Entering foreign markets – Joint ventures

Joint venture is a very common strategy of entering the foreign market. In the widest sense, any form of association which implies collaboration for more than a transitory period is a joint venture. Such a broad definition encompasses many diverse types of joint overseas operations, namely,

1. Sharing of ownership and management in an enterprise.
2. Licensing \ franchising agreements
3. Contract manufacturing
4. Management contracts

Three of the above have already been discussed in the preceding sections. The following paragraphs are confined to the first category refereed above, i.e. joint ownership ventures. What is often meant by the term joint venture?

The essential feature of a joint ownership venture is that the ownership and management are shared between a foreign firm and a local firm. In some cases there are more than two parties involved. For example, Pepsi’s Indian joint venture involved Voltas and Punjab agro industries Corporation.

A joint ownership venture may be brought about by a foreign investor buying an interest in a local company, a local firm acquiring an interest in an existing foreign firm or by both the foreign and local enterprise jointly forming a new enterprise.

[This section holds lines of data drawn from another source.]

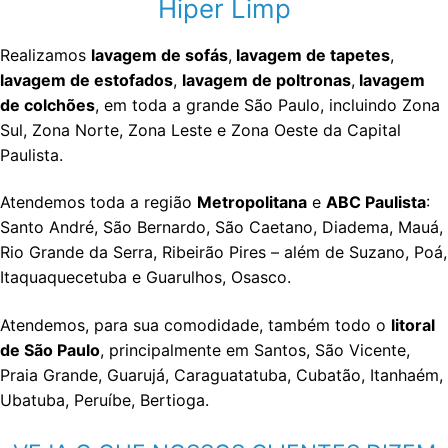
Hiper Limp
Realizamos
lavagem de sofás
,
lavagem de tapetes
,
lavagem de estofados
,
lavagem de poltronas
,
lavagem
de colchões
, em toda a grande São Paulo, incluindo Zona
Sul, Zona Norte, Zona Leste e Zona Oeste da Capital
Paulista.
Atendemos toda a região
Metropolitana
e
ABC Paulista
:
Santo André, São Bernardo, São Caetano, Diadema, Mauá,
Rio Grande da Serra, Ribeirão Pires – além de Suzano, Poá,
Itaquaquecetuba e Guarulhos, Osasco.
Atendemos, para sua comodidade, também todo o
litoral
de São Paulo
, principalmente em Santos, São Vicente,
Praia Grande, Guarujá, Caraguatatuba, Cubatão, Itanhaém,
Ubatuba, Peruíbe, Bertioga.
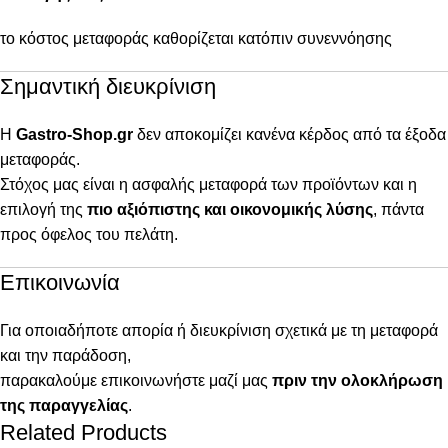
το κόστος μεταφοράς καθορίζεται κατόπιν συνεννόησης
Σημαντική διευκρίνιση
Η
Gastro-Shop.gr
δεν αποκομίζει κανένα κέρδος από τα έξοδα
μεταφοράς.
Στόχος μας είναι η ασφαλής μεταφορά των προϊόντων και η
επιλογή της
πιο αξιόπιστης και οικονομικής λύσης
, πάντα
προς όφελος του πελάτη.
Επικοινωνία
Για οποιαδήποτε απορία ή διευκρίνιση σχετικά με τη μεταφορά
και την παράδοση,
παρακαλούμε επικοινωνήστε μαζί μας
πριν την ολοκλήρωση
της παραγγελίας
.
Related Products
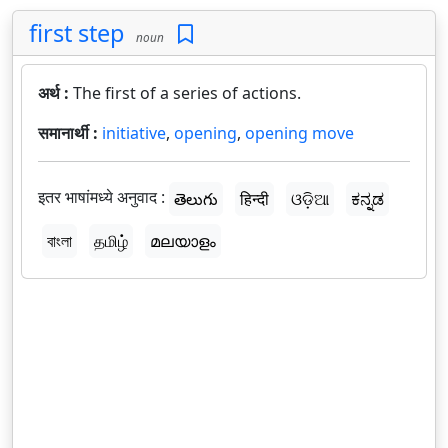
first step
noun
अर्थ :
The first of a series of actions.
समानार्थी :
initiative
,
opening
,
opening move
इतर भाषांमध्ये अनुवाद :
తెలుగు
हिन्दी
ଓଡ଼ିଆ
ಕನ್ನಡ
বাংলা
தமிழ்
മലയാളം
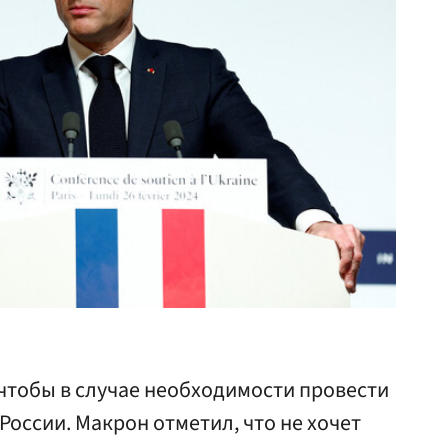
 чтобы в случае необходимости провести
оссии. Макрон отметил, что не хочет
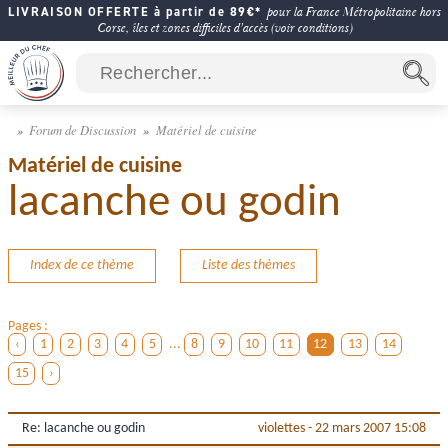
LIVRAISON OFFERTE à partir de 89€*
pour la France Métropolitaine hors
Corse, îles et zones difficiles d'accès (voir conditions)
Forum de Discussion
Matériel de cuisine
Matériel de cuisine
lacanche ou godin
Index de ce thème
Liste des thèmes
Pages :
‹
1
2
3
4
5
...
8
9
10
11
12
13
14
15
›
Re: lacanche ou godin
violettes
-
22 mars 2007 15:08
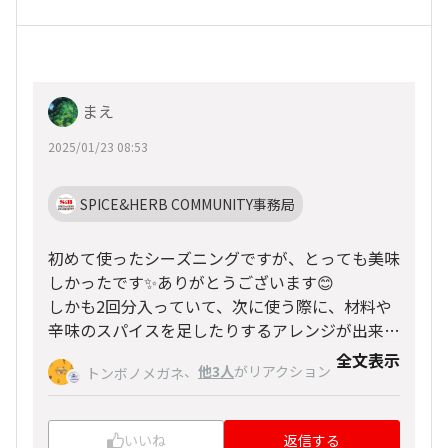
まえ
2025/01/23 08:53
SPICE&HERB COMMUNITY事務局
初めて使ったシーズニングですが、とっても美味
しかったです✨ありがとうございます😊
しかも2回分入っていて、次に使う際に、材料や
辛味のスパイスを足したりするアレンジが出来そ
うです！
全文表示
、
他3人
がリアクション
トンボノメガネ
いいね
返信する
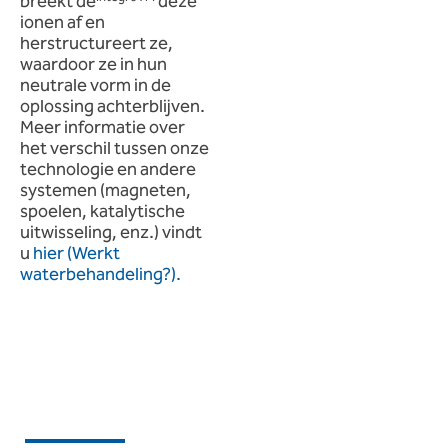
breekt de
deze
ionen af en
herstructureert ze,
waardoor ze in hun
neutrale vorm in de
oplossing achterblijven.
Meer informatie over
het verschil tussen onze
technologie en andere
systemen (magneten,
spoelen, katalytische
uitwisseling, enz.) vindt
u
hier (Werkt
waterbehandeling?).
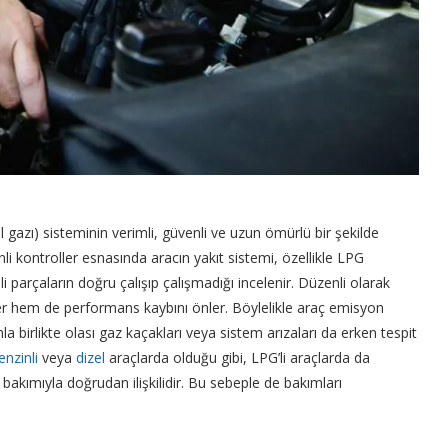
l gazı) sisteminin verimli, güvenli ve uzun ömürlü bir şekilde
nli kontroller esnasında aracın yakıt sistemi, özellikle LPG
mli parçaların doğru çalışıp çalışmadığı incelenir. Düzenli olarak
r hem de performans kaybını önler. Böylelikle araç emisyon
unla birlikte olası gaz kaçakları veya sistem arızaları da erken tespit
enzinli
veya
dizel
araçlarda olduğu gibi, LPG’li araçlarda da
akımıyla doğrudan ilişkilidir. Bu sebeple de bakımları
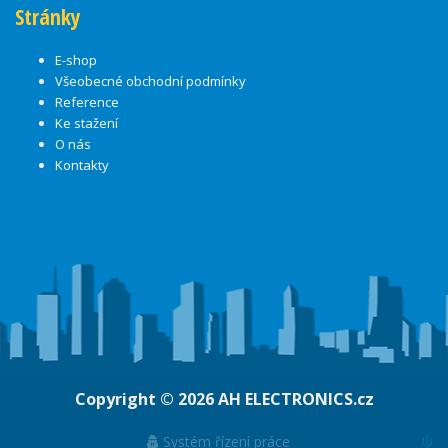
Stránky
E-shop
Všeobecné obchodní podmínky
Reference
Ke stažení
O nás
Kontakty
Copyright © 2026
AH ELECTRONICS.cz
ψ
Systém řízení práce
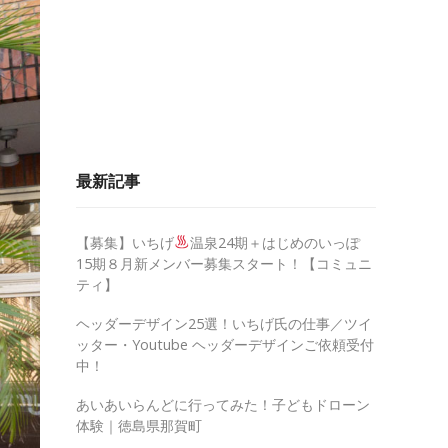
最新記事
【募集】いちげ
温泉24期＋はじめのいっぽ
15期８月新メンバー募集スタート！【コミュニ
ティ】
ヘッダーデザイン25選！いちげ氏の仕事／ツイ
ッター・Youtube ヘッダーデザインご依頼受付
中！
あいあいらんどに行ってみた！子どもドローン
体験｜徳島県那賀町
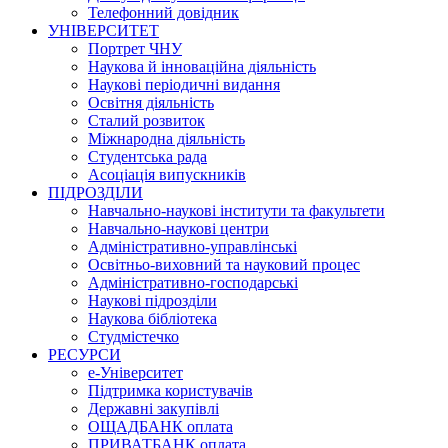
Телефонний довідник
УНІВЕРСИТЕТ
Портрет ЧНУ
Наукова й інноваційна діяльність
Наукові періодичні видання
Освітня діяльність
Сталий розвиток
Міжнародна діяльність
Студентська рада
Асоціація випускників
ПІДРОЗДІЛИ
Навчально-наукові інститути та факультети
Навчально-наукові центри
Адміністративно-управлінські
Освітньо-виховний та науковий процес
Адміністративно-господарські
Наукові підрозділи
Наукова бібліотека
Студмістечко
РЕСУРСИ
е-Університет
Підтримка користувачів
Державні закупівлі
ОЩАДБАНК оплата
ПРИВАТБАНК оплата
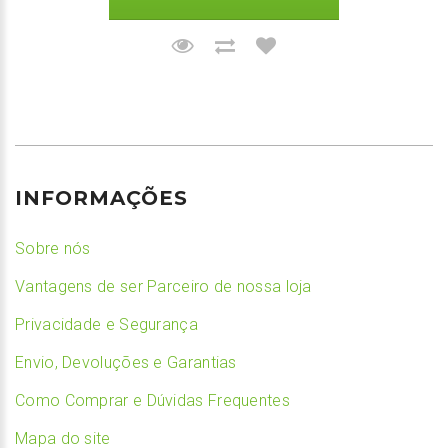
INFORMAÇÕES
Sobre nós
Vantagens de ser Parceiro de nossa loja
Privacidade e Segurança
Envio, Devoluções e Garantias
Como Comprar e Dúvidas Frequentes
Mapa do site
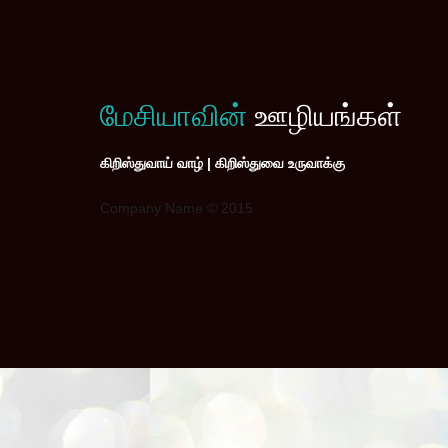
மேசியாவின்
ஊழியங்கள்
கிறிஸ்துவாய் வாழ் | கிறிஸ்துவை உருவாக்கு
Company Name © 2015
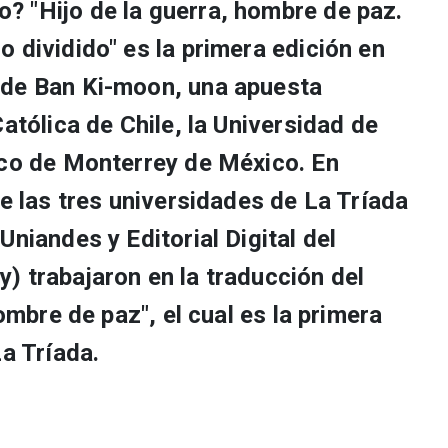
 "Hijo de la guerra, hombre de paz.
 dividido" es la primera edición en
 de Ban Ki-moon, una apuesta
Católica de Chile, la Universidad de
ico de Monterrey de México. En
de las tres universidades de La Tríada
Uniandes y Editorial Digital del
) trabajaron en la traducción del
hombre de paz", el cual es la primera
La Tríada.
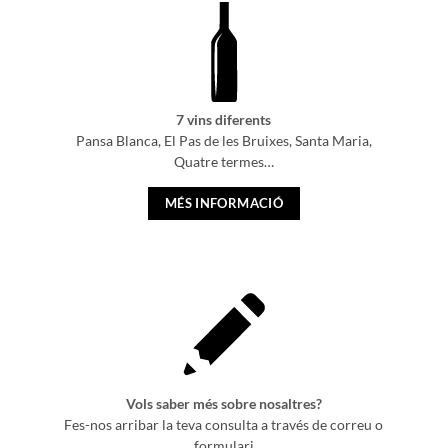
7 vins diferents
Pansa Blanca, El Pas de les Bruixes, Santa Maria,
Quatre termes…
MÉS INFORMACIÓ
Vols saber més sobre nosaltres?
Fes-nos arribar la teva consulta a través de correu o
formulari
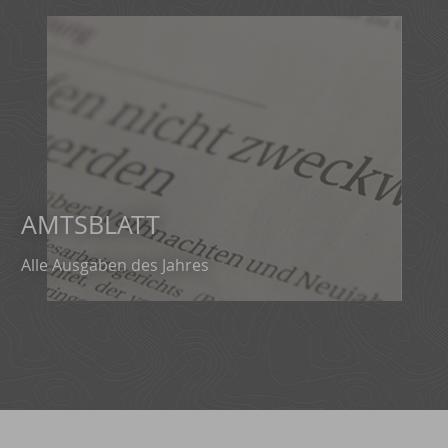
AMTSBLATT
Alle Ausgaben des Jahres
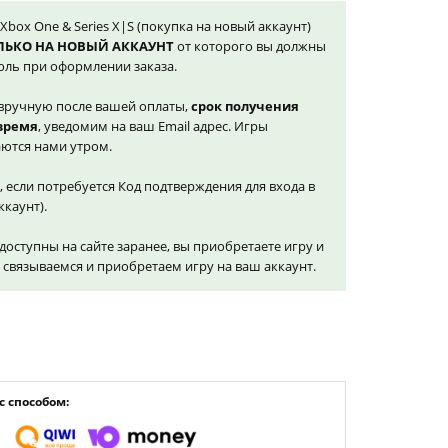
 Xbox One & Series X|S (покупка на новый аккаунт)
ЛЬКО НА НОВЫЙ АККАУНТ
от которого вы должны
оль при оформлении заказа.
вручную после вашей оплаты,
срок получения
 время
, уведомим на ваш Email адрес. Игры
ются нами утром.
, если потребуется Код подтверждения для входа в
ккаунт).
доступны на сайте заранее, вы приобретаете игру и
и связываемся и приобретаем игру на ваш аккаунт.
 способом:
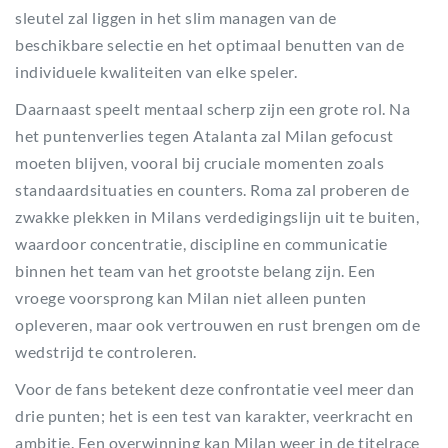
sleutel zal liggen in het slim managen van de
beschikbare selectie en het optimaal benutten van de
individuele kwaliteiten van elke speler.
Daarnaast speelt mentaal scherp zijn een grote rol. Na
het puntenverlies tegen Atalanta zal Milan gefocust
moeten blijven, vooral bij cruciale momenten zoals
standaardsituaties en counters. Roma zal proberen de
zwakke plekken in Milans verdedigingslijn uit te buiten,
waardoor concentratie, discipline en communicatie
binnen het team van het grootste belang zijn. Een
vroege voorsprong kan Milan niet alleen punten
opleveren, maar ook vertrouwen en rust brengen om de
wedstrijd te controleren.
Voor de fans betekent deze confrontatie veel meer dan
drie punten; het is een test van karakter, veerkracht en
ambitie. Een overwinning kan Milan weer in de titelrace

It is also a common practice to split the local interest between a partner and public participation. Such a strategy may enable the international firm to retain much control despite a minority holding as the power of the remaining shares is spread out. Further, equity holding by the public would help the enterprise get some public support. Partnership with government organization may help to obtain favorable treatment from the government.

In countries where fully foreign owned firms are not allowed or favored, joint ventures is the alternative if the international marketer is interested in establishing an enterprise in the foreign market. Many foreign companies entered the communist, socialist and other developing countries by joint venturing.

One important advantage of joint venturing is that it permits a firm with limited resources to enter more foreign markets than might be possible under policy of forming wholly owned subsidiaries.

In some cases, it is also possible to swap know how in forming joint venture as a means of securing ownership in foreign operations.

Partnership with local firms has certain specific advantages. The local partner would be in a better position to deal with the government and the publics. Further, there would not be much public hostility when there is a local partner; it would be much less when there is equity holding by the government sector and the public.

A right local partner for a joint venture can have a major impact on a firm’s competitiveness because such a partner can serve as a cultural bridge between the manufacturer and the market. For example, several successful foreign affiliated companies have demonstrated how the right partnership can strongly enhance a firm’s competitive edge and its ability to adapt to and cope with the idiosyncrasies of the Japanese market.

Here we are giving below some of the successful joint ventures,

Ford had set up a JV with Mahindra and Mahindra (M&M). It introduced the Escort and Fiesta models in India. The project involved a total outlay of Rs 2,700 crore. Ford’s own investment was to be in the range of $ 500-700 million. They project was to manufacture 20,000 vehicles initially and gradually increase its capacity. The cars were to be marketed both in India and abroad. Initially, the company manufactured vehicles using the production facilities of M&M. Ford purchased 5.87 percent of equity in M&M to begin with.

Honda Motor Company of Japan entered with SIEL of the Siddarth Shriram group as partner. The project was to manufacture 1500 cc cars to start with and add a small car later. The JV was named as Honda SIEL Cars India Ltd. Honda was to have 60% of the equity in the joint venture and SIEL the rest. The proposal envisaged an investment of Rs 860 crore over a seven year period. The equity base of the company was to be Rs 180 crore. The company was to manufacture 10,000 cars in the first year and increase to 30,000 units per annum by the third year. Honda-SIEL launched the Honda City a model, which was specifically developed for India.

Joint Ventures can be a mixed picture of success and failure. While some joint ventures are very successful, some face problems from the very beginning and in case of some others problems develop after a period of mutual benefit and success.